Für uns SozialdemkraInnen in Europa ist in diesem Zusammenhang das nordische Modell kein Modell schlechthin. Kein Konzept kann ohne Adaptionen und Veränderungen auf die eigene nationale Situation oder auf Europa insgesamt übertragen werden. Beim nordischen Modell gibt es ein höheres Maß an Flexibilität von Kündigungsmöglichkeiten. Aber es verfügt über ein dichtes soziales Netz, das eng mit Ausbildung und Weiterbildung verbunden ist. Das bringt kurze Verweildauer in der Arbeitslosigkeit. Im Übrigen geht ja nicht immer nur um Kündigungen durch den Arbeitgeber, sondern auch durch die ArbeitnehmerInnen – etwa, wenn sie unzufrieden mit ihrem Gehalt oder den Arbeitsbedingungen sind. Bei einem entsprechenden sozialen Netz und einem größeren Ausmaß an Aus- und Weiterbildungsmöglichkeiten fällt es wesentlich leichter, einen solchen risikoreichen Schritt zu unternehmen.

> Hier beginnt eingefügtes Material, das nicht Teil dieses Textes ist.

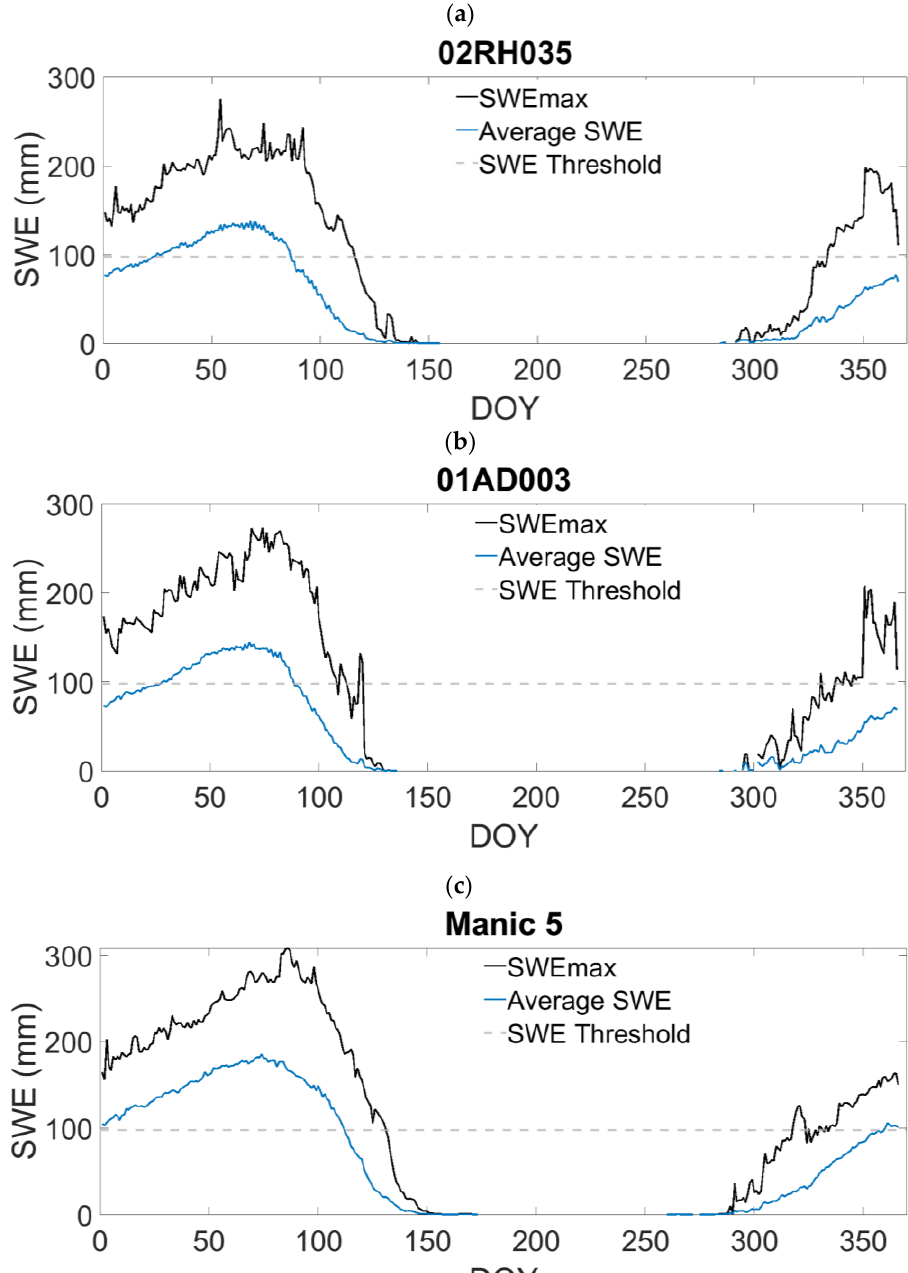
Figure 4. Watershed scale SWE retrieved from GlobSnow: ( a ) 02RH035 (Rivière des Écorces), ( b ) 01AD003 (St-Francis), and ( c ) Manic 5 watersheds. Blue line: average SWE; black line: maximum SWE. Table 2. GlobSnow and in situ seasonal maximum SWE max data.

Paavo Lipponen, Mann der Mitte

Auch in Tallin haben wir über das Nordische Modell diskutiert, ebenso wie über die Konsequenzen, die wir aus den Referendums-NEIN in Frankreich und Holland zu ziehen haben. Die Regie wollte es, dass wir bei dieser Gelegenheit zudem über Russland und die Ostdimension der Europapolitik gesprochen haben. Zu diesem Zweck war der frühere finnische Ministerpräsidenten und jetzige Parlamentpräsident Paavo Lipponen eingeladen worden.
Ich hatte die Gelegenheit, am Abend und am Morgen des zweiten Tages der Fraktionstagung sehr ausführlich mit Paavo Lipponen zu sprechen. Er ist ein sehr ruhiger, besonnener, aber klar denkender Sozialdemokrat, der leider nicht Präsident der Europäischen Kommission geworden ist – obwohl er das angestrebt hat. Lipponen ist ein Pragmatiker. Er sieht durchaus die Notwendigkeit einer Kombination von Liberalisierungs- und Öffnungsschritten des Marktes. Aber er sieht auch die Notwendigkeit der sozialen Komponente. Er ist, wenn man so will, ein richtiger Sozialdemokrat, der in der Mitte des politischen Spektrums angesiedelt ist. Vor allem kommuniziert er äußerst geschickt mit der Bevölkerung. Dennoch gab es keine dritte Amtsperiode für Paavo Lipponen, wobei die Sozialdemokraten nach wie vor in der Regierung vertreten sind und er sicher noch einen maßgebenden Einfluss auf die Europapolitik Finnlands hat.

Mit Augenmaß vorgehen

Unterm Strich unserer Beratungen in Tallin bleibt die Tatsache, dass wir nach dem NEIN mit Augenmaß vorgehen müssen. Wir müssen uns davor hüten, in Europa keine Verfassung zu haben, keine weiteren Erweiterungsschritte vorzunehmen und dadurch viele Menschen am Rande der Europäischen Union zu enttäuschen. Und wir müssen uns davor hüten, dass wir in Europa keine aktive Außen- und Sicherheitspolitik haben, wenn wir darauf verzichten, eine gemeinsame Politik und einen gemeinsamen Außenminister zu etablieren.
Im Vordergrund steht jetzt ganz eindeutig die Stärkung der Europäischen Union. Entweder geht das mit einer neuen Verfassung, zu der wir im Laufe der nächsten zwei bis drei Jahre kommen oder zumindest dadurch, dass wir wesentliche Teile der bestehenden Verfassung übernehmen, ohne einen Gesamtwurf zu vollziehen. Zudem müssen wir über weitere Schritte der Erweiterung nachzudenken. Das heißt allerdings nicht, dass die schon begonnenen Schritte zurückgenommen werden sollten – dies betrifft Bulgarien, Rumänien, in weiterer Sicht Kroatien sowie die Türkei. Auch das setzt jedenfalls eine Stärkung dieser Europäischen Union voraus.